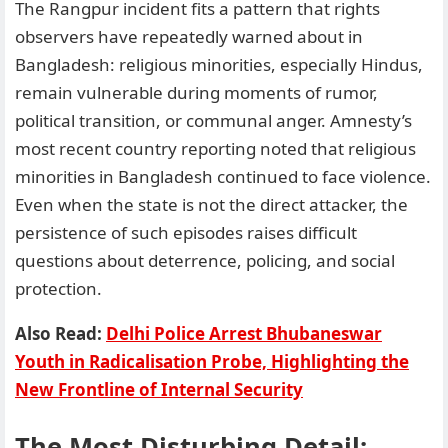
The Rangpur incident fits a pattern that rights
observers have repeatedly warned about in
Bangladesh: religious minorities, especially Hindus,
remain vulnerable during moments of rumor,
political transition, or communal anger. Amnesty’s
most recent country reporting noted that religious
minorities in Bangladesh continued to face violence.
Even when the state is not the direct attacker, the
persistence of such episodes raises difficult
questions about deterrence, policing, and social
protection.
Also Read:
Delhi Police Arrest Bhubaneswar
Youth in Radicalisation Probe, Highlighting the
New Frontline of Internal Security
The Most Disturbing Detail:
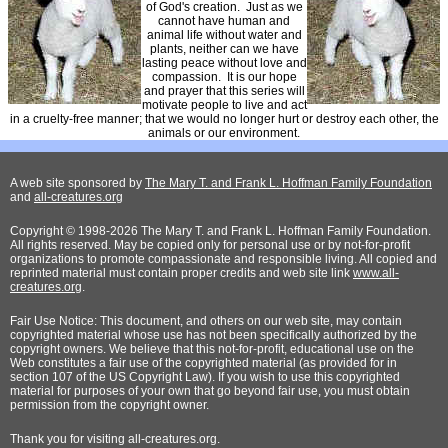
of God's creation. Just as we
cannot have human and
animal life without water and
plants, neither can we have
lasting peace without love and
compassion. It is our hope
and prayer that this series will
motivate people to live and act
in a cruelty-free manner; that we would no longer hurt or destroy each other, the
animals or our environment.
A web site sponsored by
The Mary T. and Frank L. Hoffman Family Foundation
and
all-creatures.org
Copyright © 1998-2026 The Mary T. and Frank L. Hoffman Family Foundation.
All rights reserved. May be copied only for personal use or by not-for-profit
organizations to promote compassionate and responsible living. All copied and
reprinted material must contain proper credits and web site link
www.all-
creatures.org
.
Fair Use Notice: This document, and others on our web site, may contain
copyrighted material whose use has not been specifically authorized by the
copyright owners. We believe that this not-for-profit, educational use on the
Web constitutes a fair use of the copyrighted material (as provided for in
section 107 of the US Copyright Law). If you wish to use this copyrighted
material for purposes of your own that go beyond fair use, you must obtain
permission from the copyright owner.
Thank
you for visiting all-creatures.org.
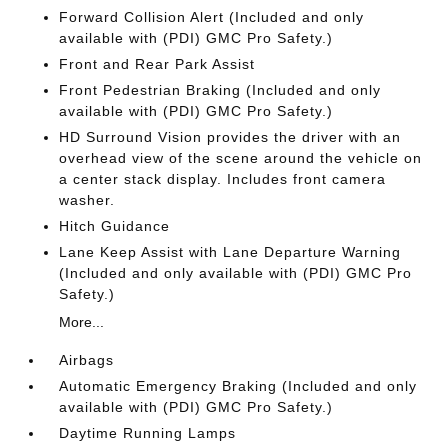
Forward Collision Alert (Included and only
available with (PDI) GMC Pro Safety.)
Front and Rear Park Assist
Front Pedestrian Braking (Included and only
available with (PDI) GMC Pro Safety.)
HD Surround Vision provides the driver with an
overhead view of the scene around the vehicle on
a center stack display. Includes front camera
washer.
Hitch Guidance
Lane Keep Assist with Lane Departure Warning
(Included and only available with (PDI) GMC Pro
Safety.)
More...
Airbags
Automatic Emergency Braking (Included and only
available with (PDI) GMC Pro Safety.)
Daytime Running Lamps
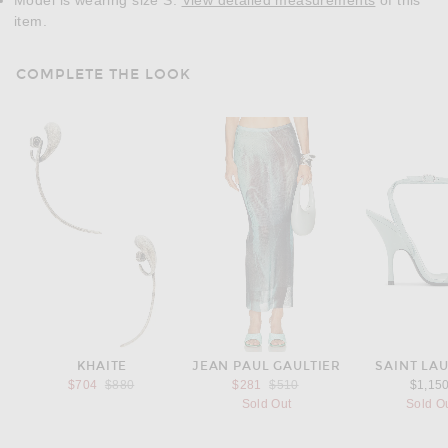
Model is wearing size S.
View detailed measurements
of this
item.
COMPLETE THE LOOK
KHAITE
JEAN PAUL GAULTIER
SAINT LA
Previous price:
Previous price:
$704
$880
$281
$510
$1,15
Sold Out
Sold O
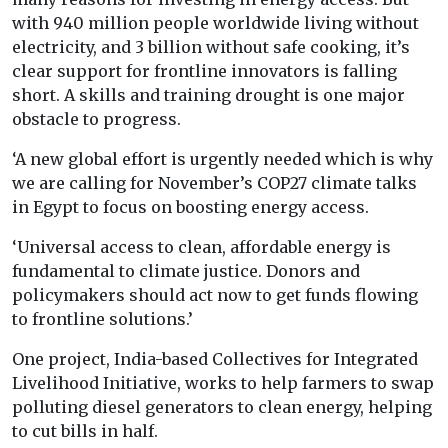
with 940 million people worldwide living without
electricity, and 3 billion without safe cooking, it’s
clear support for frontline innovators is falling
short. A skills and training drought is one major
obstacle to progress.
‘A new global effort is urgently needed which is why
we are calling for November’s COP27 climate talks
in Egypt to focus on boosting energy access.
‘Universal access to clean, affordable energy is
fundamental to climate justice. Donors and
policymakers should act now to get funds flowing
to frontline solutions.’
One project, India-based Collectives for Integrated
Livelihood Initiative, works to help farmers to swap
polluting diesel generators to clean energy, helping
to cut bills in half.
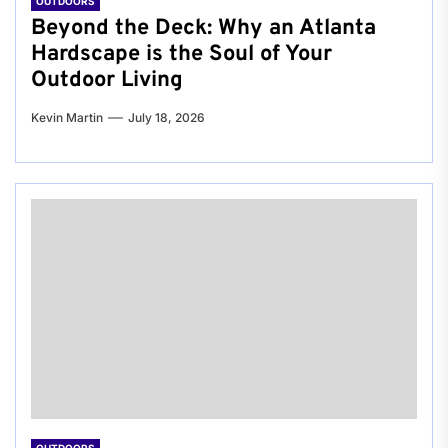
OUTDOORS
Beyond the Deck: Why an Atlanta
Hardscape is the Soul of Your
Outdoor Living
Kevin Martin
July 18, 2026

> **Aim of the exercise**
Reproduce the data word for word, starting with the line that contains "Model is wearing size S." and going on through the end of the data, with both ends included. Leave the pictures out of your answer.

> **Answer to this exercise**
Model is wearing size S.
View detailed measurements
of this
item.
COMPLETE THE LOOK
KHAITE
JEAN PAUL GAULTIER
SAINT LA
Previous price:
Previous price:
$704
$880
$281
$510
$1,15
Sold Out
Sold O
with 940 million people worldwide living without
electricity, and 3 billion without safe cooking, it’s
clear support for frontline innovators is falling
short. A skills and training drought is one major
obstacle to progress.
‘A new global effort is urgently needed which is why
we are calling for November’s COP27 climate talks
in Egypt to focus on boosting energy access.
‘Universal access to clean, affordable energy is
fundamental to climate justice. Donors and
policymakers should act now to get funds flowing
to frontline solutions.’
One project, India-based Collectives for Integrated
Livelihood Initiative, works to help farmers to swap
polluting diesel generators to clean energy, helping
to cut bills in half.
OUTDOORS
Beyond the Deck: Why an Atlanta
Hardscape is the Soul of Your
Outdoor Living
Kevin Martin
July 18, 2026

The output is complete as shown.